In the first phase of the ADDIE model, you examine your audience. While this is intended to be specific to this course, there are some aspects of your audience that are unlikely to change. Principles for constructing lessons for this audience should be laid out in this section of the development guide.

This is also a good place to put generalized strategies for high-level module design into play. If you find that adult learners respond better to courses that put them in a familiar scenario – rather than those outside their experiences, for example – note it here.

Project Management Methodology

While the ADDIE model works well for the development strategy, project management doesn’t fit into the same life cycle. For that reason, you should also spell out a project management lifecycle. One example is the waterfall methodology.

Waterfall, perhaps because of the name, is often considered to be a one-way development cycle.
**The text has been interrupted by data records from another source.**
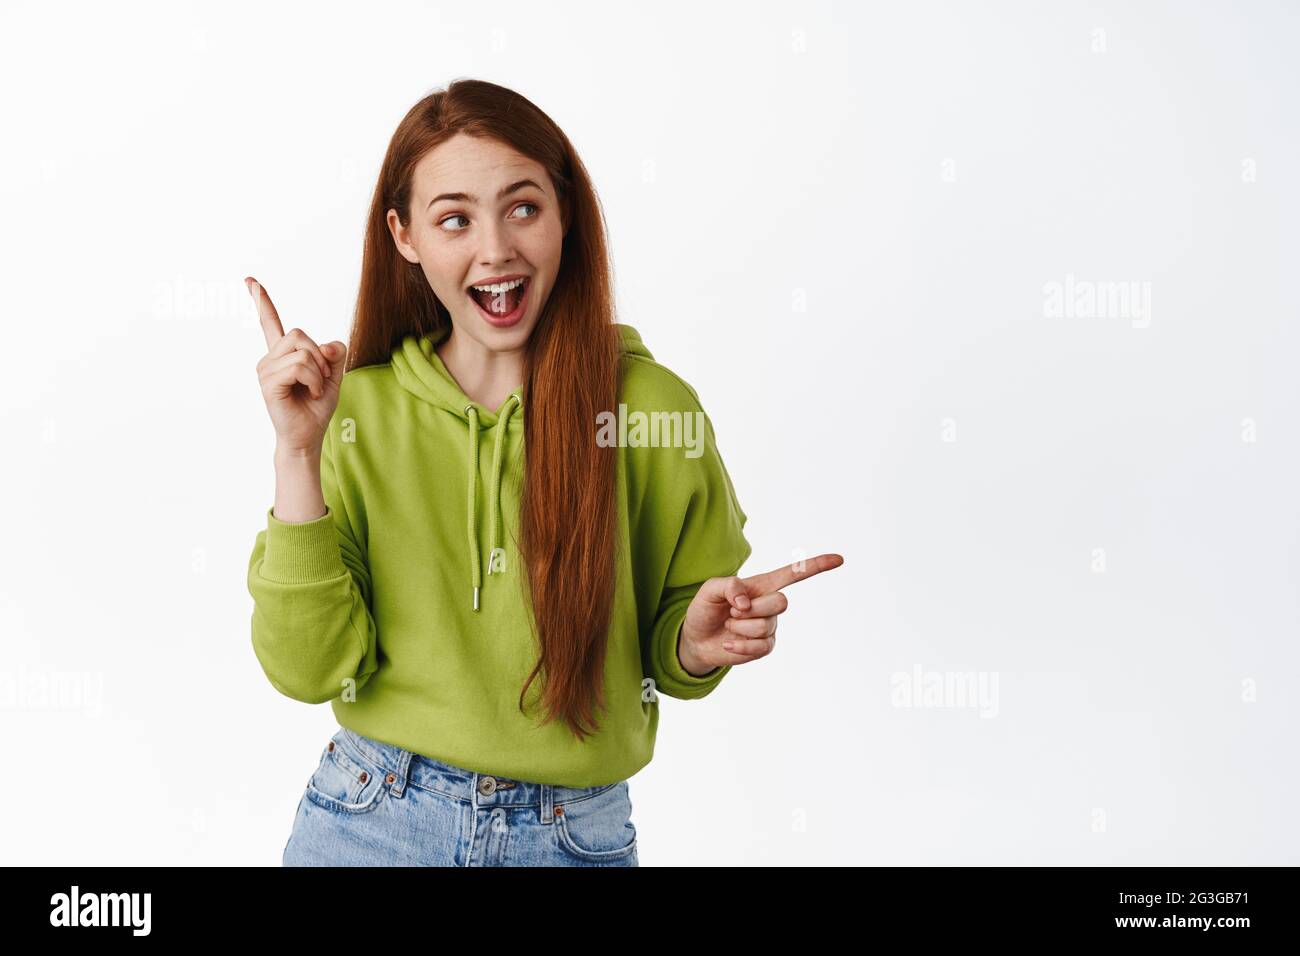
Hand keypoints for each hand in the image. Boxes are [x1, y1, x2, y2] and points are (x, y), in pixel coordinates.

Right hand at [249, 276, 347, 453]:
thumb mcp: (334, 375)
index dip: (262, 301)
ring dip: (319, 372)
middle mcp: (270, 359)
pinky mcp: (268, 383)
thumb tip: (327, 346)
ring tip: (314, 389)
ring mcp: (266, 370)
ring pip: (303, 351)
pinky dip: (314, 380)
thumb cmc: (316, 407)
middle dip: (321, 356)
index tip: (250, 281)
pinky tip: (310, 393)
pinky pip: (300, 367)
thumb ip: (334, 354)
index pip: (270, 322)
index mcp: (282, 354)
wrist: (308, 436)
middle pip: (300, 334)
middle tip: (322, 379)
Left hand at [678, 553, 844, 673]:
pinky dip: (740, 645)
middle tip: (733, 611)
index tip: (839, 559)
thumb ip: (728, 586)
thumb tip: (746, 601)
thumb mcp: (710, 589)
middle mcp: (770, 604)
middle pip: (781, 602)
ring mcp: (770, 626)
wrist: (697, 638)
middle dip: (753, 608)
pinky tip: (729, 643)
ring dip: (740, 627)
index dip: (816, 566)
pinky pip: (761, 646)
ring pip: (765, 626)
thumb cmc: (706, 609)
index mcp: (762, 585)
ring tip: (729, 624)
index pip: (793, 574)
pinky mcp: (765, 646)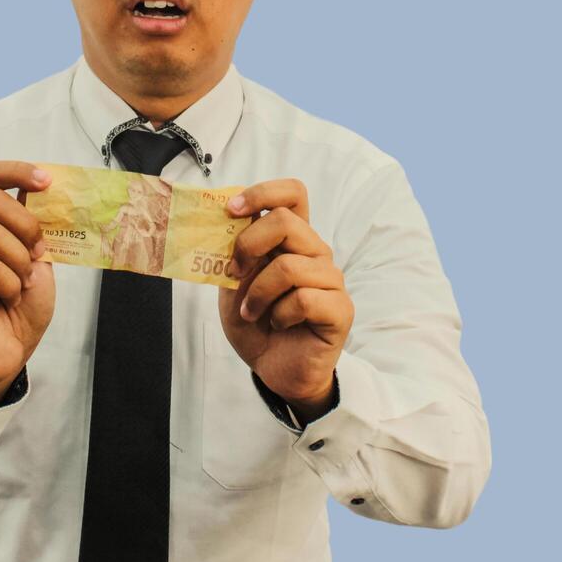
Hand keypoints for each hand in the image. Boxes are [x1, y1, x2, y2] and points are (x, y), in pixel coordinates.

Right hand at [0, 161, 54, 410]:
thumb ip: (37, 229)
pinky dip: (10, 283)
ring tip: (21, 283)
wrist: (5, 357)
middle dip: (27, 225)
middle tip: (38, 255)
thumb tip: (46, 194)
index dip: (17, 171)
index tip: (47, 181)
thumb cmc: (18, 309)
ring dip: (20, 260)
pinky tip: (8, 298)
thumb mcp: (38, 261)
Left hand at [218, 178, 353, 421]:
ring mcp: (330, 280)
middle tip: (233, 274)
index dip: (262, 193)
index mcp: (292, 239)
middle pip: (286, 221)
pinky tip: (277, 324)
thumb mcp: (232, 283)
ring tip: (251, 312)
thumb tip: (222, 218)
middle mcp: (315, 252)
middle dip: (247, 245)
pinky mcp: (339, 309)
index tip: (231, 210)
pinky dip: (279, 314)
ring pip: (290, 265)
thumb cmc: (255, 321)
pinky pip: (305, 299)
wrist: (271, 368)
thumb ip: (232, 251)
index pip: (293, 194)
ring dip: (258, 293)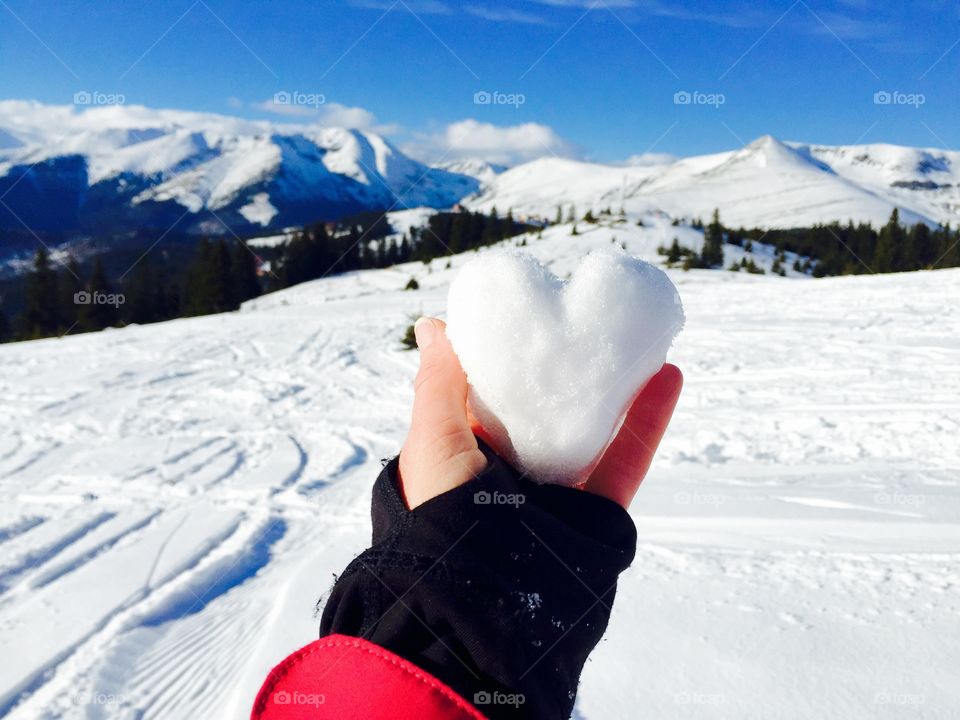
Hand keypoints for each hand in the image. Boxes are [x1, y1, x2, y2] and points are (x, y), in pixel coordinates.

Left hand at [398, 316, 682, 509]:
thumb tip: (432, 324)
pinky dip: (649, 420)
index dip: (509, 357)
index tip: (530, 317)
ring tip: (639, 340)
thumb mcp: (432, 441)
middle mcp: (516, 470)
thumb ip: (438, 384)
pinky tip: (668, 375)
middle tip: (591, 322)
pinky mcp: (598, 510)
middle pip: (550, 410)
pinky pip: (628, 459)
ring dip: (620, 386)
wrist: (485, 599)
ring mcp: (560, 490)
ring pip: (595, 429)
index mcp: (471, 453)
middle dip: (571, 368)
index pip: (491, 394)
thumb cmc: (444, 515)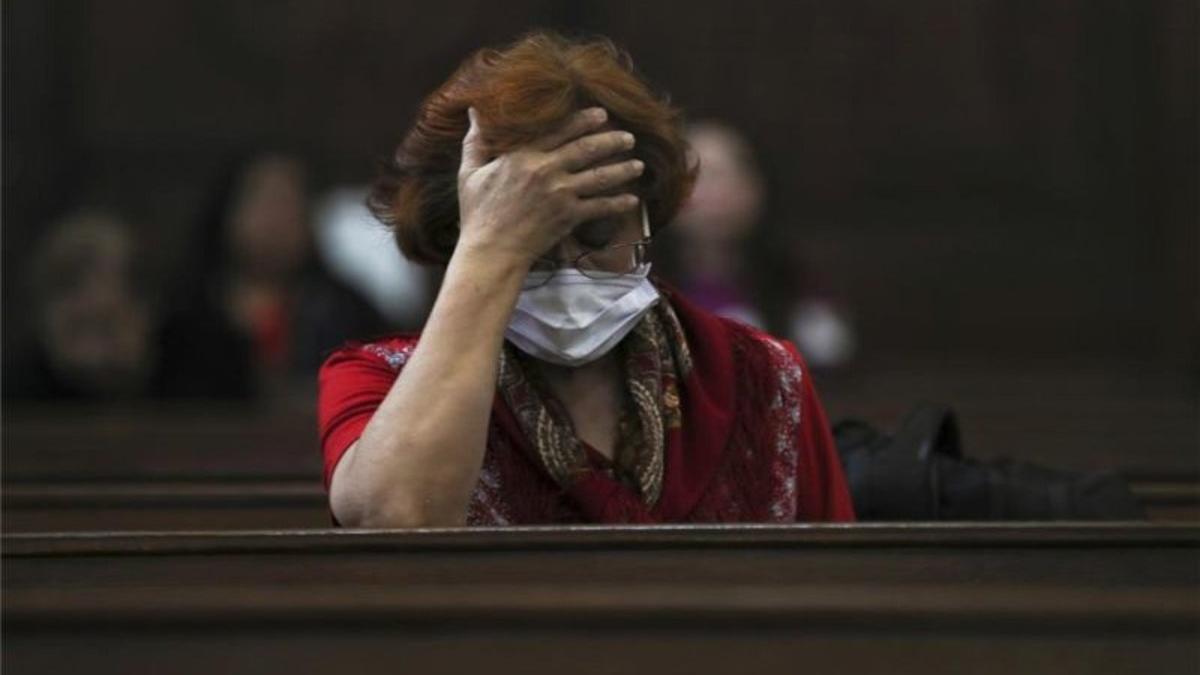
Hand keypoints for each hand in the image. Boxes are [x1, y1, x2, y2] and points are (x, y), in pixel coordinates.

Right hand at [455, 106, 643, 265]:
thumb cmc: (478, 213)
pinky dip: (618, 204)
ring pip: (599, 176)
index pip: (559, 130)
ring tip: (638, 164)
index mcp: (523, 155)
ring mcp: (560, 194)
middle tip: (628, 137)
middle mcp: (546, 170)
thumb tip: (473, 110)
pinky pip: (600, 207)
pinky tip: (633, 200)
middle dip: (611, 140)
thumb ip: (476, 140)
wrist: (491, 251)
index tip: (601, 114)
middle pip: (586, 149)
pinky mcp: (569, 217)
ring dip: (622, 169)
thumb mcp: (470, 172)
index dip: (583, 120)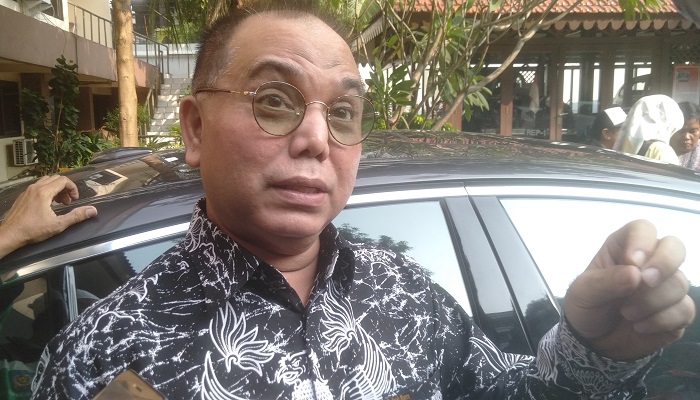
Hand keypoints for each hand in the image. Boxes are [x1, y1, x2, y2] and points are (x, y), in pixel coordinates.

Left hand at [0, 175, 96, 258]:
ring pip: (46, 181)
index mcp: (44, 192)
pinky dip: (47, 191)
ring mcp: (27, 191)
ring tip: (59, 202)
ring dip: (56, 189)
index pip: (63, 180)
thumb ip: (76, 216)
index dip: (73, 188)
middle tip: (68, 201)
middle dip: (65, 188)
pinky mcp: (22, 196)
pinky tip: (47, 205)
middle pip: (55, 178)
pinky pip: (38, 187)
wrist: (10, 234)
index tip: (75, 199)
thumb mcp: (58, 225)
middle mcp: (35, 188)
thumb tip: (92, 210)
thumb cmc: (32, 230)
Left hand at [563, 219, 694, 360]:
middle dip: (664, 264)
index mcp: (624, 248)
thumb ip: (605, 281)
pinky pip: (685, 310)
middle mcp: (650, 262)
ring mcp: (666, 286)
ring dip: (651, 302)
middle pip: (675, 247)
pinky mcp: (677, 311)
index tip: (632, 262)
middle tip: (645, 282)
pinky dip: (661, 321)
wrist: (593, 341)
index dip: (642, 242)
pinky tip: (640, 326)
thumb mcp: (584, 293)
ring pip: (680, 284)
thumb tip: (635, 273)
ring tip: (626, 313)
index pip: (643, 229)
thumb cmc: (586, 307)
Many believe that, once a single phase is completed, you cannot go back. This has lead to a sort of backlash against this methodology. Large projects can take so much time that, by the time they’re completed, the requirements have changed.

Another common methodology is the APM or the Association for Project Management lifecycle. This methodology is broken into four stages: Concept, Definition, Implementation, and Delivery. This methodology allows for iteration between design and development, within the implementation phase. This means there’s an overlap between this methodology and the ADDIE model that could streamline project completion.

Creating a development guide may be intimidating, but the result will be worth the work. And the best part: you don’t have to start from scratch. Find a similar company, and approach their e-Learning department. If they have a developer’s guide, see if you could adopt and adapt it.

The most important thing to remember is that your guide is never truly done. As cliche as it sounds, it is a living document and should change, as new philosophies and technologies are encountered, and as lessons are learned. Just because you’ve used it once doesn’t mean it can’t change. Even though he’d made the climb once with one guide, had Sir Edmund Hillary found out there was an escalator on the other side of Everest, he probably would have moved in a new direction.